The news of a 10-year-old Ohio rape victim who traveled to Indiana to obtain an abortion caught national attention last week when President Joe Biden mentioned it in a White House speech. Those reports were soon rebuffed by abortion opponents who suggested the story had been fabricated.
Before The Columbus Dispatch reported Wednesday that 27-year-old Gerson Fuentes had been charged with and confessed to raping the girl, Ohio’s attorney general, state elected officials and The Wall Street Journal’s editorial board, among others, all cast doubt on whether the account of the girl’s pregnancy and subsequent travel across state lines for an abortion was true.
Republicans were quick to pounce on the case as news of it spread nationally, spouting claims that the story was part of a pro-liberal abortion rights agenda.
Republican Ohio Attorney General Dave Yost said on Monday in an appearance on Fox News that he had heard “not a whisper” about the case from law enforcement or arrests made in connection with the case. He doubled down on Tuesday, suggesting to USA Today’s Ohio bureau that the story was a “fabrication.”

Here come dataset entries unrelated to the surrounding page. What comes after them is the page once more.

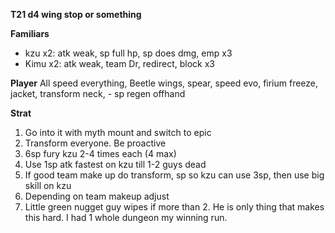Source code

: **T21 d4 wing stop or something**

__Familiars__
* kzu x2: atk weak, sp full hp, sp does dmg, emp x3
* Kimu x2: atk weak, team Dr, redirect, block x3

__Player__
All speed everything, Beetle wings, spear, speed evo, firium freeze, jacket, transform neck, - sp regen offhand

__Strat__
1. Go into it with myth mount and switch to epic
2. Transform everyone. Be proactive
3. 6sp fury kzu 2-4 times each (4 max)
4. Use 1sp atk fastest on kzu till 1-2 guys dead
5. If good team make up do transform, sp so kzu can use 3sp, then use big skill on kzu
6. Depending on team makeup adjust
7. Little green nugget guy wipes if more than 2. He is only thing that makes this hard. I had 1 whole dungeon my winning run.
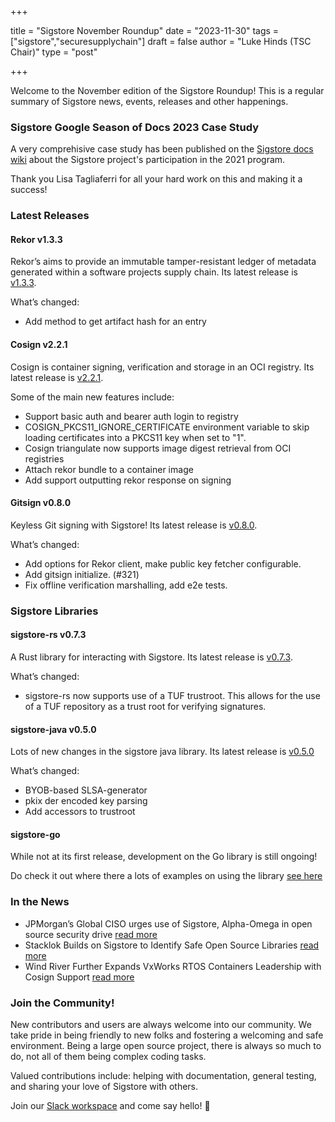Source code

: +++

title = "Sigstore November Roundup"
date = "2023-11-30"
tags = ["sigstore","securesupplychain"]
draft = false
author = "Luke Hinds (TSC Chair)"
type = "post"

+++

Welcome to the November edition of the Sigstore Roundup! This is a regular summary of Sigstore news, events, releases and other happenings.

### Sigstore Google Season of Docs 2023 Case Study
 
A very comprehisive case study has been published on the [Sigstore docs wiki](https://github.com/sigstore/docs/wiki/Sigstore-Google-Season-of-Docs-2023-Case-Study) about the Sigstore project's participation in the 2021 program.

Thank you Lisa Tagliaferri for all your hard work on this and making it a success!

### Latest Releases

#### Rekor v1.3.3

Rekor’s aims to provide an immutable tamper-resistant ledger of metadata generated within a software projects supply chain. Its latest release is [v1.3.3](https://github.com/sigstore/rekor/releases/tag/v1.3.3).

What’s changed:

- Add method to get artifact hash for an entry 

#### Cosign v2.2.1

Cosign is container signing, verification and storage in an OCI registry. Its latest release is [v2.2.1](https://github.com/sigstore/cosign/releases/tag/v2.2.1).

Some of the main new features include:

- Support basic auth and bearer auth login to registry
- COSIGN_PKCS11_IGNORE_CERTIFICATE environment variable to skip loading certificates into a PKCS11 key when set to "1".
- Cosign triangulate now supports image digest retrieval from OCI registries
- Attach rekor bundle to a container image
- Add support outputting rekor response on signing

#### Gitsign v0.8.0

Keyless Git signing with Sigstore! Its latest release is [v0.8.0](https://github.com/sigstore/gitsign/releases/tag/v0.8.0).

What’s changed:

- Add options for Rekor client, make public key fetcher configurable.
- Add gitsign initialize. (#321)
- Fix offline verification marshalling, add e2e tests.

### Sigstore Libraries

#### sigstore-rs v0.7.3

A Rust library for interacting with Sigstore. Its latest release is [v0.7.3](https://github.com/sigstore/sigstore-rs/releases/tag/v0.7.3).

What’s changed:

- sigstore-rs now supports use of a TUF trustroot. This allows for the use of a TUF repository as a trust root for verifying signatures.

#### sigstore-java v0.5.0

Lots of new changes in the sigstore java library. Its latest release is [v0.5.0](https://github.com/sigstore/sigstore-java/releases/tag/v0.5.0)

What’s changed:

- BYOB-based SLSA-generator
- pkix der encoded key parsing
- Add accessors to trustroot 

#### sigstore-go

While not at its first release, development on the Go library is still ongoing!

Do check it out where there a lots of examples on using the library [see here](https://github.com/sigstore/sigstore-go#examples)

### In the News

- JPMorgan’s Global CISO urges use of Sigstore, Alpha-Omega in open source security drive [read more](https://www.thestack.technology/jpmorgans-global-ciso-use-sigstore-alpha-omega/)
- Stacklok Builds on Sigstore to Identify Safe Open Source Libraries [read more](https://thenewstack.io/stacklok-builds-on-sigstore-to-identify-safe-open-source-libraries/)
- Wind River Further Expands VxWorks RTOS Containers Leadership with Cosign Support [read more](https://www.businesswire.com/news/home/20231101614010/en/)

### Join the Community!

New contributors and users are always welcome into our community. We take pride in being friendly to new folks and fostering a welcoming and safe environment. Being a large open source project, there is always so much to do, not all of them being complex coding tasks.

Valued contributions include: helping with documentation, general testing, and sharing your love of Sigstore with others.

Join our [Slack workspace](https://join.slack.com/t/sigstore/shared_invite/zt-mhs55zh0-XmY3bcfWn4XEyMqUUutbUQ) and come say hello! 👋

South Dakota Gov. Kristi Noem said in a tweet last week that “it looks like the story was fake to begin with. Literal #FakeNews from the liberal media.”
In a follow-up editorial published Thursday, the Journal’s editorial board conceded that the reports it had questioned were indeed accurate. The Journal lamented that the initial reports had not been more thoroughly confirmed by law enforcement or local press but wrote that “we appreciate our obligation to correct the record on the case, which is a terrible one.”
Now that the story has been verified and the original claims have been debunked, Republicans have taken to politicizing a different dimension of the case: immigration.